*Work to be completed*. Within the records below is a range that opens at the line with "(uuid 30daedb9-b6b4-4060-b35e-8f0290ae2932)" and closes at the line with "(wire (pts (xy 78.105 106.68)". Return that range word for word, both ends included, and only that range.

*Provided entries*.

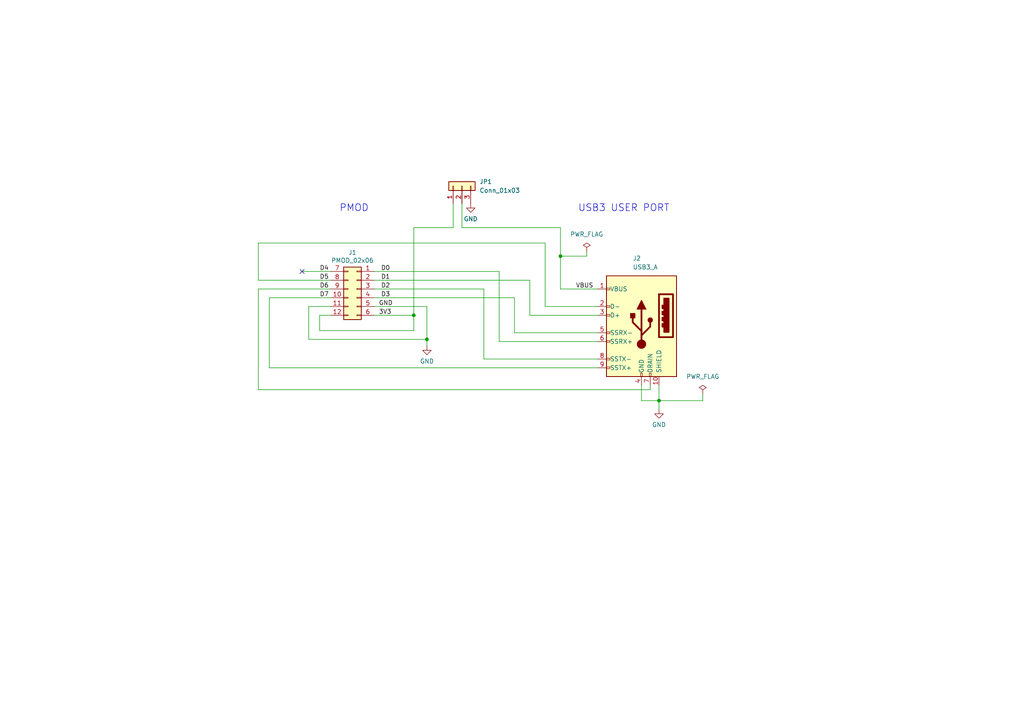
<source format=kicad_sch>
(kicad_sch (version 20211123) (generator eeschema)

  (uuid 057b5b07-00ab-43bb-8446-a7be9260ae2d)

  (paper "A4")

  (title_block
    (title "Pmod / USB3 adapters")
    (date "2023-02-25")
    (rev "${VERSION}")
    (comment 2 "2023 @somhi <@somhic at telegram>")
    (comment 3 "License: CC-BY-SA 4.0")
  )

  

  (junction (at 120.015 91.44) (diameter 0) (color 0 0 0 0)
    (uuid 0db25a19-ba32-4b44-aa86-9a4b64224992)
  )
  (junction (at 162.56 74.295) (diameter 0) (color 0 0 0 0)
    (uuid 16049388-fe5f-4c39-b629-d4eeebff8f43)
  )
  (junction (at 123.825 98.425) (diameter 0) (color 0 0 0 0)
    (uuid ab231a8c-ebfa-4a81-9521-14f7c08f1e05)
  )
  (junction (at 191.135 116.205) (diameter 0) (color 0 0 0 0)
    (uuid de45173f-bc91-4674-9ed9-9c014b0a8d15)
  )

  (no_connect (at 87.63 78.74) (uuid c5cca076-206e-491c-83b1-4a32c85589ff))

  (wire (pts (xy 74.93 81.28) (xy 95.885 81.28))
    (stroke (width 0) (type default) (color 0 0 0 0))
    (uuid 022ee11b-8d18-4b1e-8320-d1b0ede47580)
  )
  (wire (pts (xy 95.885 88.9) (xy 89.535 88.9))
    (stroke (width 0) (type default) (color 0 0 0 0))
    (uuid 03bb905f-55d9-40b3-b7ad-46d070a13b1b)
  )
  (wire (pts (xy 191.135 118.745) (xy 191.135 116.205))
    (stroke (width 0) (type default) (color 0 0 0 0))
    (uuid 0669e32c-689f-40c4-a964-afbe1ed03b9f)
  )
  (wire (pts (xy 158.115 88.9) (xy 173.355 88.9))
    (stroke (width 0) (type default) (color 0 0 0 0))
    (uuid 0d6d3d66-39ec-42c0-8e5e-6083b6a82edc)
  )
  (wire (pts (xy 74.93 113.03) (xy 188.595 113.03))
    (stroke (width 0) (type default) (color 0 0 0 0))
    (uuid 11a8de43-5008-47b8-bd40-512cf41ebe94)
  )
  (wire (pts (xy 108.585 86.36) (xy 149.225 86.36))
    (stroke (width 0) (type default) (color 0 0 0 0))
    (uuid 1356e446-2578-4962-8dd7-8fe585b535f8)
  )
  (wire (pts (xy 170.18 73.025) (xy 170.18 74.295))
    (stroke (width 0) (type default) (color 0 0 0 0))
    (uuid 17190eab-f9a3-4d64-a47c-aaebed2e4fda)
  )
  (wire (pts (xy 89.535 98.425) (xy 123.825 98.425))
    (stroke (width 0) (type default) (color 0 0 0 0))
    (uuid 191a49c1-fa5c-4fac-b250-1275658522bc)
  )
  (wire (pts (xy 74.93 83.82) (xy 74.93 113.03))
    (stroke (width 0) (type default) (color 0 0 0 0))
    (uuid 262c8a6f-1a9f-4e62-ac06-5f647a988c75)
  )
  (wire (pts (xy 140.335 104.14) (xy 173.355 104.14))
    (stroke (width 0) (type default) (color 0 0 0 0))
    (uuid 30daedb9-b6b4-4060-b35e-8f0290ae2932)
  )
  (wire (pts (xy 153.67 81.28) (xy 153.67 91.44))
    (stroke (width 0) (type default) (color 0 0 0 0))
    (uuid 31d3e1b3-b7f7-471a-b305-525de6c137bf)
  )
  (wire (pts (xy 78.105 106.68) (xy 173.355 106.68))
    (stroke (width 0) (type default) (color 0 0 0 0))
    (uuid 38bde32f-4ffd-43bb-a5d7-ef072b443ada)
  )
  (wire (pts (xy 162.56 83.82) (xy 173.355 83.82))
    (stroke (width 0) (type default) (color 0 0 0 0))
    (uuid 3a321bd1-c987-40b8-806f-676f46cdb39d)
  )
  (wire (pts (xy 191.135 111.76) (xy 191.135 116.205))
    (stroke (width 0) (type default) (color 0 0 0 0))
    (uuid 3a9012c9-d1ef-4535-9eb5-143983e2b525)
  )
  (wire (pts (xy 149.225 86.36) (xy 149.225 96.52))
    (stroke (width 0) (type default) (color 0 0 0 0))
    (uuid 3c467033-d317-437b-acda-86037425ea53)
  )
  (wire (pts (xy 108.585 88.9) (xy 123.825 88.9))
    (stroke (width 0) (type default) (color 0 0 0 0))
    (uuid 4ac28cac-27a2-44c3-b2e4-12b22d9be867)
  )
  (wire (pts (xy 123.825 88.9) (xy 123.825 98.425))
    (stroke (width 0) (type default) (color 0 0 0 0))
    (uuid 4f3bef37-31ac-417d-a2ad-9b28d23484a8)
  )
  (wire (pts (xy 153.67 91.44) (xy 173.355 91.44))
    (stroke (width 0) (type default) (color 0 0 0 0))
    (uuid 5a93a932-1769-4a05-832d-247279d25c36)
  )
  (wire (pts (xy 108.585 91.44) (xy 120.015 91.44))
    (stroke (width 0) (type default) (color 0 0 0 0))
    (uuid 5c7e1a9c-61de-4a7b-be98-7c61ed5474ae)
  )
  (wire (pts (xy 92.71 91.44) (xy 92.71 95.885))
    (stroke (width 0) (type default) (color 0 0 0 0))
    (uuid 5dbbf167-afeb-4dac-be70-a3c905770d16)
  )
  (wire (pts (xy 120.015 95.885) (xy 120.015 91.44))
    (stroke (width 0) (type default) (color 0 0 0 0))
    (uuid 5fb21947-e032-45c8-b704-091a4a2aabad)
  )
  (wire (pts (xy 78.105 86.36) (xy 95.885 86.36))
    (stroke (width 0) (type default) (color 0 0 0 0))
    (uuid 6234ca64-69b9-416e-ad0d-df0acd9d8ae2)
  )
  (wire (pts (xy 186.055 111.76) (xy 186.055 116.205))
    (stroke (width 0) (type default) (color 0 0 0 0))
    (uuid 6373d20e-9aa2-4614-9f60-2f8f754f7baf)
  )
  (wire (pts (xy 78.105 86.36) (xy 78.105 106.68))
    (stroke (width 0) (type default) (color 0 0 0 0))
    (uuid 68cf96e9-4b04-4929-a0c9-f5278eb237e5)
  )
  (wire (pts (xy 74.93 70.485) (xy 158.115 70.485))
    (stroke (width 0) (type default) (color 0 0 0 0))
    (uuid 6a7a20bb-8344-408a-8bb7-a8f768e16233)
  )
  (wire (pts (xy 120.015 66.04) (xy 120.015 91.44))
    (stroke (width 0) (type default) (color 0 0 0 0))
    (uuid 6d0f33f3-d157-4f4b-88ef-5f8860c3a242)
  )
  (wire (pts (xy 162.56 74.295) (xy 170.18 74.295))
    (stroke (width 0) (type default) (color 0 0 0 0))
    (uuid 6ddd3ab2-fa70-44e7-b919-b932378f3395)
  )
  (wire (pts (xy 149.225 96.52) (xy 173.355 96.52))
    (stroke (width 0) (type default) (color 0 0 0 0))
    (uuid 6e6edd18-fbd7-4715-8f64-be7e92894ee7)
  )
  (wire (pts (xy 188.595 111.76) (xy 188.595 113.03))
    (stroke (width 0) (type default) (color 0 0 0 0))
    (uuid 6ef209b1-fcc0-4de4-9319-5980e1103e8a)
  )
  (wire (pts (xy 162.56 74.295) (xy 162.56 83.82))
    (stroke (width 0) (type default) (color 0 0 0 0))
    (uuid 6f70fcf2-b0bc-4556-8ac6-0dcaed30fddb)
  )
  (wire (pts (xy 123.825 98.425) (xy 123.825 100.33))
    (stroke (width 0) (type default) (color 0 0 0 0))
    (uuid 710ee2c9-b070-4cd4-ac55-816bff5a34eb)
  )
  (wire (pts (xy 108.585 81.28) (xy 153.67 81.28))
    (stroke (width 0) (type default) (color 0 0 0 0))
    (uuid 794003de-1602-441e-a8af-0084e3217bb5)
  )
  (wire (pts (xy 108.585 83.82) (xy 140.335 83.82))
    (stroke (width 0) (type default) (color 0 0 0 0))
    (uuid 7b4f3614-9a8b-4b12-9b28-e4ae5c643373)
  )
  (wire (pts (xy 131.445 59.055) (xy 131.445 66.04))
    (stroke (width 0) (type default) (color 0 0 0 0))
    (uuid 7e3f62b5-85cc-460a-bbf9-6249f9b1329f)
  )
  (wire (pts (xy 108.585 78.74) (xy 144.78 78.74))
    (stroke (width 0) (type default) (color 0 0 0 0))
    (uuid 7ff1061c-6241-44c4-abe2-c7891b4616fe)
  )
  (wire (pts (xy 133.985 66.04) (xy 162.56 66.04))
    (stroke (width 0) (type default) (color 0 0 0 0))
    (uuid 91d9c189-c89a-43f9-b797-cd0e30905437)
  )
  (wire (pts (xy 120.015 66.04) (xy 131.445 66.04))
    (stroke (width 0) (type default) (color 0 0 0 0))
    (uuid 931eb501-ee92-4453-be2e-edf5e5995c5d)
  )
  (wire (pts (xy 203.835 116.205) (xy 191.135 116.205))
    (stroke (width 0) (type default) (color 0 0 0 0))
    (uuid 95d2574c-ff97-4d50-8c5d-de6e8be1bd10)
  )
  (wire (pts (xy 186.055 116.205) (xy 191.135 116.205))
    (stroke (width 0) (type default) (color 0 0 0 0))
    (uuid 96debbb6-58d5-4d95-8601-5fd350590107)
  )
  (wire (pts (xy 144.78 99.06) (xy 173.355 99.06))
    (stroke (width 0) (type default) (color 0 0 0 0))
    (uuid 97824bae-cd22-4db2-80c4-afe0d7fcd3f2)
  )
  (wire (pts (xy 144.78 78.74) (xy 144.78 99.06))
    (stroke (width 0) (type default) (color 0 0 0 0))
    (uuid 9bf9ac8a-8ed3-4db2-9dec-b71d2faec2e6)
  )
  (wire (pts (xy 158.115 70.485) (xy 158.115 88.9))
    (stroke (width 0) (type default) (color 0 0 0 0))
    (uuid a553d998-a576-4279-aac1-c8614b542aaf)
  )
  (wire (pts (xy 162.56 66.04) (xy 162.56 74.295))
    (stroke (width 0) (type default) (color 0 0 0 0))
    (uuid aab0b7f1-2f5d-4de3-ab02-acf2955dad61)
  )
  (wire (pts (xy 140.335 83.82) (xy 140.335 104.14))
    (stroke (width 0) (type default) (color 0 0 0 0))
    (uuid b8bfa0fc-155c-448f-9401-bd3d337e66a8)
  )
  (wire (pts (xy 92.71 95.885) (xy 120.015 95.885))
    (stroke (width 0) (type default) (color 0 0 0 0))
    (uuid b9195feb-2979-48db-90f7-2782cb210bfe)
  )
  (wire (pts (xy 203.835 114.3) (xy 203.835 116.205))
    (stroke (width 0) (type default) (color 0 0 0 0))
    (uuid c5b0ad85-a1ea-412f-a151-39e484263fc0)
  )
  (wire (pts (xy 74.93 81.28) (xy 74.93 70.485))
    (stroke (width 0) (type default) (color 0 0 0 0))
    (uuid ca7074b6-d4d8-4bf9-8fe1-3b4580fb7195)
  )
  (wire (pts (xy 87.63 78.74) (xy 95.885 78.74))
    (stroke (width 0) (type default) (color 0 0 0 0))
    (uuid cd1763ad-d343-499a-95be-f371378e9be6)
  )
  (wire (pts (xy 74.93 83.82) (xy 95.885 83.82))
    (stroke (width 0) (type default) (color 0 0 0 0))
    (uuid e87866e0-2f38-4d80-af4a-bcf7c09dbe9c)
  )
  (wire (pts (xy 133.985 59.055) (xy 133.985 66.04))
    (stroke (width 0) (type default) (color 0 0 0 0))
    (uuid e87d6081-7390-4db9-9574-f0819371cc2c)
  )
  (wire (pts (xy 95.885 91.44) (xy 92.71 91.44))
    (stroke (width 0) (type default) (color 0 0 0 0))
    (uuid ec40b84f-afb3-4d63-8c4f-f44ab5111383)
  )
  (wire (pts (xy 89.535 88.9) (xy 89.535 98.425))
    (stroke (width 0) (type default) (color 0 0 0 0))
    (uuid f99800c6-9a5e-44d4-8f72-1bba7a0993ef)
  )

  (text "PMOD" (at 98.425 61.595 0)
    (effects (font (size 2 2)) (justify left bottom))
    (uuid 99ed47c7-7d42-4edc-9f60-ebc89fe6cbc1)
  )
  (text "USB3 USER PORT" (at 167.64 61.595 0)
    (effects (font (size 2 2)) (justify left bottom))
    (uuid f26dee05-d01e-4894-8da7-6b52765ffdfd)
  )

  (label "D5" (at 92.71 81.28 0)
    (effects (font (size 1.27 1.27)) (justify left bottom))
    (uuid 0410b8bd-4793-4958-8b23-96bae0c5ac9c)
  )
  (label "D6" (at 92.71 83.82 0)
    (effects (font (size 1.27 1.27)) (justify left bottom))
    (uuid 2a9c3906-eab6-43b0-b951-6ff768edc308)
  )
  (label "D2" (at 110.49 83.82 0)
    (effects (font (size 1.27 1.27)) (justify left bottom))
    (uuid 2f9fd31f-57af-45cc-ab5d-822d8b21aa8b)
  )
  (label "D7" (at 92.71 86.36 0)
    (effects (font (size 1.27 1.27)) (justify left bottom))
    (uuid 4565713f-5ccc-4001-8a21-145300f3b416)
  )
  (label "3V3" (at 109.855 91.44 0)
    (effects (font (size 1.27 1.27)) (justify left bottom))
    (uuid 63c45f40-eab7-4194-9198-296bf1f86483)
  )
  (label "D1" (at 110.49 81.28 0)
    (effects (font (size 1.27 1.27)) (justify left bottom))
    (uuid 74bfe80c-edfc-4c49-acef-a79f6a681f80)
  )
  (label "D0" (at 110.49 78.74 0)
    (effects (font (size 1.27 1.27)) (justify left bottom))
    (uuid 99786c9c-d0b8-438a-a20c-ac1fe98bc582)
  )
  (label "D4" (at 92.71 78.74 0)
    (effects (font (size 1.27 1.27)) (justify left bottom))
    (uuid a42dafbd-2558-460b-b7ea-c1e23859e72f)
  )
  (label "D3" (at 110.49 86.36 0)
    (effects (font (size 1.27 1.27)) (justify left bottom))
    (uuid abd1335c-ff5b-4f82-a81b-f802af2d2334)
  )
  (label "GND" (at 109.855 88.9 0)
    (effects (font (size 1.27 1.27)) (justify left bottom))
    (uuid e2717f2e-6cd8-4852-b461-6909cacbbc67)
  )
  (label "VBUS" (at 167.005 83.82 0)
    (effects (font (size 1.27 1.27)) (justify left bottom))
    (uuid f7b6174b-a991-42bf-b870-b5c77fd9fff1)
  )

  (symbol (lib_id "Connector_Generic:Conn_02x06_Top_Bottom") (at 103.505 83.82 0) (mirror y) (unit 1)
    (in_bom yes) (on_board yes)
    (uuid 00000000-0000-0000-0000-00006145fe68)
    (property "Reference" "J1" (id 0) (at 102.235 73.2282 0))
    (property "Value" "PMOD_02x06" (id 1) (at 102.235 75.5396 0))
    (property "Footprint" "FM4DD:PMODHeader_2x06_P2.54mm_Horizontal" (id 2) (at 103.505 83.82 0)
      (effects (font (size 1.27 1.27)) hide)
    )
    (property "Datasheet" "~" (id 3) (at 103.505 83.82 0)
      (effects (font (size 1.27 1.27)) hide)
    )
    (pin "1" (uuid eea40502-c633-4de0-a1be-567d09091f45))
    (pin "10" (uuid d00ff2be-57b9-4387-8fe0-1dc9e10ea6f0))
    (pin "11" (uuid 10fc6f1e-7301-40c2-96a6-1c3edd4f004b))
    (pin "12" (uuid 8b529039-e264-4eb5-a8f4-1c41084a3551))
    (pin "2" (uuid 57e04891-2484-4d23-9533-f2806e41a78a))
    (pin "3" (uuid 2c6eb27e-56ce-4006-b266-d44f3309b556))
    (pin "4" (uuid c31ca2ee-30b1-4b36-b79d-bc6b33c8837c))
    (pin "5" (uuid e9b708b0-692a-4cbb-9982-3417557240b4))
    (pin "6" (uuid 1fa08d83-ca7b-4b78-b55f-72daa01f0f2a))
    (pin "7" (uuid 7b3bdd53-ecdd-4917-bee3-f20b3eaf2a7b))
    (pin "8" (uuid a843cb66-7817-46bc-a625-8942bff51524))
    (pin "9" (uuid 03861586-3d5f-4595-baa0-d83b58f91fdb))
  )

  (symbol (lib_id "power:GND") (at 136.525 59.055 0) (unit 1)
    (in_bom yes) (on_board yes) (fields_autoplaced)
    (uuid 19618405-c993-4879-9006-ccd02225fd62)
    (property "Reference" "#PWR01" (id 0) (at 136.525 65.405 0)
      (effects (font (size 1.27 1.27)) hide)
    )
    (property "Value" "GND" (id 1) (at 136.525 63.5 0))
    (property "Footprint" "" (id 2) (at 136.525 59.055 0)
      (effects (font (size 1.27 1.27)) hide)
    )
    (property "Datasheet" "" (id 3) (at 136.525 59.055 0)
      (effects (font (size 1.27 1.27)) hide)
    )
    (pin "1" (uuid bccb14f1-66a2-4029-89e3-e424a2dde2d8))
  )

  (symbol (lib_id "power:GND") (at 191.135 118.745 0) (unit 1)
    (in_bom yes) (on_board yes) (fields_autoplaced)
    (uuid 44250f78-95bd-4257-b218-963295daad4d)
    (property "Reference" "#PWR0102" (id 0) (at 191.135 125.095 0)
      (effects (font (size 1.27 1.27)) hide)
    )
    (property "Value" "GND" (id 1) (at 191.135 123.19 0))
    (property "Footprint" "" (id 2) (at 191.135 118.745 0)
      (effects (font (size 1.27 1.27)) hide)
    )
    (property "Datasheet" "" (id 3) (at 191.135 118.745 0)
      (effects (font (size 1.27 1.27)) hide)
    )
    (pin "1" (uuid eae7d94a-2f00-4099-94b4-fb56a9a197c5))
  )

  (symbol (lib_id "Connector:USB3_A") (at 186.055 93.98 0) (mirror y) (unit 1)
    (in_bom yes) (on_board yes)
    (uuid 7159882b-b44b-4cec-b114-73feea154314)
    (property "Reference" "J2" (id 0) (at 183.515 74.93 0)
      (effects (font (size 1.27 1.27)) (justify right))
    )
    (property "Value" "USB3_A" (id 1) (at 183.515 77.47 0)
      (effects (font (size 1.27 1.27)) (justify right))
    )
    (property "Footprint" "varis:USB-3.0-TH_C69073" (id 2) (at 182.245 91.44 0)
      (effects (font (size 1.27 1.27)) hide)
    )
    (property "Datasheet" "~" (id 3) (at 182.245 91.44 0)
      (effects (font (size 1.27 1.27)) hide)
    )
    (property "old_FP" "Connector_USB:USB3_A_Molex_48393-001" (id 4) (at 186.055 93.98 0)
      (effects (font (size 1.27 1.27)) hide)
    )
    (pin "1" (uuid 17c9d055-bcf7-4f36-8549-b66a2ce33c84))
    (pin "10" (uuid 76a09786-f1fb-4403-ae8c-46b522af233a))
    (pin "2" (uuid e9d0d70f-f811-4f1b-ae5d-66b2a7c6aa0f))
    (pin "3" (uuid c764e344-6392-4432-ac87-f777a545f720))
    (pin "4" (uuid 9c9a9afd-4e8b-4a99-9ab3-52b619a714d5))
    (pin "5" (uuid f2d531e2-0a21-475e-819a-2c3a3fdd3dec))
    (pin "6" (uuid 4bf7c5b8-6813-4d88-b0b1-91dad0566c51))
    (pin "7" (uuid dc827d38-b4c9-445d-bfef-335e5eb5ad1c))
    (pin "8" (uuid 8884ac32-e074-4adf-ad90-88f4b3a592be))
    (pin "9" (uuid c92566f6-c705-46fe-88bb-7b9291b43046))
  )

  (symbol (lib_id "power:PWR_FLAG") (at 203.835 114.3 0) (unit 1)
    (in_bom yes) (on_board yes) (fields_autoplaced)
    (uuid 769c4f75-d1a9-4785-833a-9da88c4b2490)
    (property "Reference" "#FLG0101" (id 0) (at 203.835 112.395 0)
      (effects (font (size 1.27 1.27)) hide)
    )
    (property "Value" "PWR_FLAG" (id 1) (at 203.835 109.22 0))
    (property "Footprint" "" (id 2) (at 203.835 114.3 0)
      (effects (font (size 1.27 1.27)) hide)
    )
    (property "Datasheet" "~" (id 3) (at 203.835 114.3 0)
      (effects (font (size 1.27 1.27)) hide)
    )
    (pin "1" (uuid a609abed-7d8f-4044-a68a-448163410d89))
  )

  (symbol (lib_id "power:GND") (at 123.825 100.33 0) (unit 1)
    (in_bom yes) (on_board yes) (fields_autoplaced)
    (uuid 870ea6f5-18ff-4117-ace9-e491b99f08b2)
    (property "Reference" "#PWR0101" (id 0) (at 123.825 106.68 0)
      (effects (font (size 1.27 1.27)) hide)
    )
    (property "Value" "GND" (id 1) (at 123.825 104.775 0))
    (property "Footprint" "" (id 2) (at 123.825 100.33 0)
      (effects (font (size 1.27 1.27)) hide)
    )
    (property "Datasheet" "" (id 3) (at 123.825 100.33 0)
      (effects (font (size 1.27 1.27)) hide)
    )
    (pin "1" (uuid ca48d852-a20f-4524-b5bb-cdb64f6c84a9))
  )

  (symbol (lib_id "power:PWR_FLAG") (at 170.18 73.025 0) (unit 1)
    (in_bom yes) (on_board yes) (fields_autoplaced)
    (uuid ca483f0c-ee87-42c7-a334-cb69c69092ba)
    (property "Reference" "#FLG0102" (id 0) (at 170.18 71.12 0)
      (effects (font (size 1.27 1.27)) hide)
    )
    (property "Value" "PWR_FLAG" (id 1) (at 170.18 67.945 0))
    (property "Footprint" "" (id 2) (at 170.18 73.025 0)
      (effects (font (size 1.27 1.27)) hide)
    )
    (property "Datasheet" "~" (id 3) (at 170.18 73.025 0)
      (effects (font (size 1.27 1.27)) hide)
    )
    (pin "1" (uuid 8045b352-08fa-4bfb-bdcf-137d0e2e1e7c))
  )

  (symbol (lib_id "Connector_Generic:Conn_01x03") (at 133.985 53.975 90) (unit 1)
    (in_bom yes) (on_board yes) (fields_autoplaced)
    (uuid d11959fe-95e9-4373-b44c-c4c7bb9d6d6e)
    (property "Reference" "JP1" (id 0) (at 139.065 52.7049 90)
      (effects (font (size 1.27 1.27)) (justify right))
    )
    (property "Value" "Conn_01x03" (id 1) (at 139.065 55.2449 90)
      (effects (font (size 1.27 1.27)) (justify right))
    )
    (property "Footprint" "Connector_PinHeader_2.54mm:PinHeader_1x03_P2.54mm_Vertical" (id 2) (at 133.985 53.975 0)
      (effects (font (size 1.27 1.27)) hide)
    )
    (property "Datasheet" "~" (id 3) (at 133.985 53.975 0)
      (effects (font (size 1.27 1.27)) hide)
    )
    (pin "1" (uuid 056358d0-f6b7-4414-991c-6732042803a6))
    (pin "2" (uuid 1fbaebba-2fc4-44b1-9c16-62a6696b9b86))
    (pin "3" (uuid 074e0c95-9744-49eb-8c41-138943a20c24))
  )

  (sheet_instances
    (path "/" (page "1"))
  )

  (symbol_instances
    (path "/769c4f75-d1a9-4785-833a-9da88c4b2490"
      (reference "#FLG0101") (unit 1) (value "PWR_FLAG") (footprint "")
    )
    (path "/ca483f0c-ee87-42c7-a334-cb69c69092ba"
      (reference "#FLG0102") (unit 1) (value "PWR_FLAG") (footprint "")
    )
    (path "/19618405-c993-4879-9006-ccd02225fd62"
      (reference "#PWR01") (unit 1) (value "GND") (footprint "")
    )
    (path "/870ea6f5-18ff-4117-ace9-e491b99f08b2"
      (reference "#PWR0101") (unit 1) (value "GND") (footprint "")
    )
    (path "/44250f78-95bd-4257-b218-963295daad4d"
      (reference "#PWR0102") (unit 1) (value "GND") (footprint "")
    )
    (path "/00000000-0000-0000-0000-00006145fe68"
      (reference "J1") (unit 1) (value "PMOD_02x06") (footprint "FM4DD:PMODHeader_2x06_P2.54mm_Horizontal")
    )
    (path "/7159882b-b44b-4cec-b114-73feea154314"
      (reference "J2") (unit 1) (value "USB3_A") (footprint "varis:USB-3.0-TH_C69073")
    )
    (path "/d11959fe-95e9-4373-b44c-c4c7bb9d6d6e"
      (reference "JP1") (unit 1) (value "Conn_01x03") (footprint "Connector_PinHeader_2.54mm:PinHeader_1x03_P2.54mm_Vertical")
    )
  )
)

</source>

*Your response*.
    (uuid 30daedb9-b6b4-4060-b35e-8f0290ae2932)
  )
  (wire (pts (xy 153.67 81.28) (xy 153.67 91.44))
    (stroke (width 0) (type default) (color 0 0 0 0))
    (uuid 31d3e1b3-b7f7-471a-b305-525de6c137bf)
  )
  (wire (pts (xy 78.105 106.68) (xy 173.355 106.68))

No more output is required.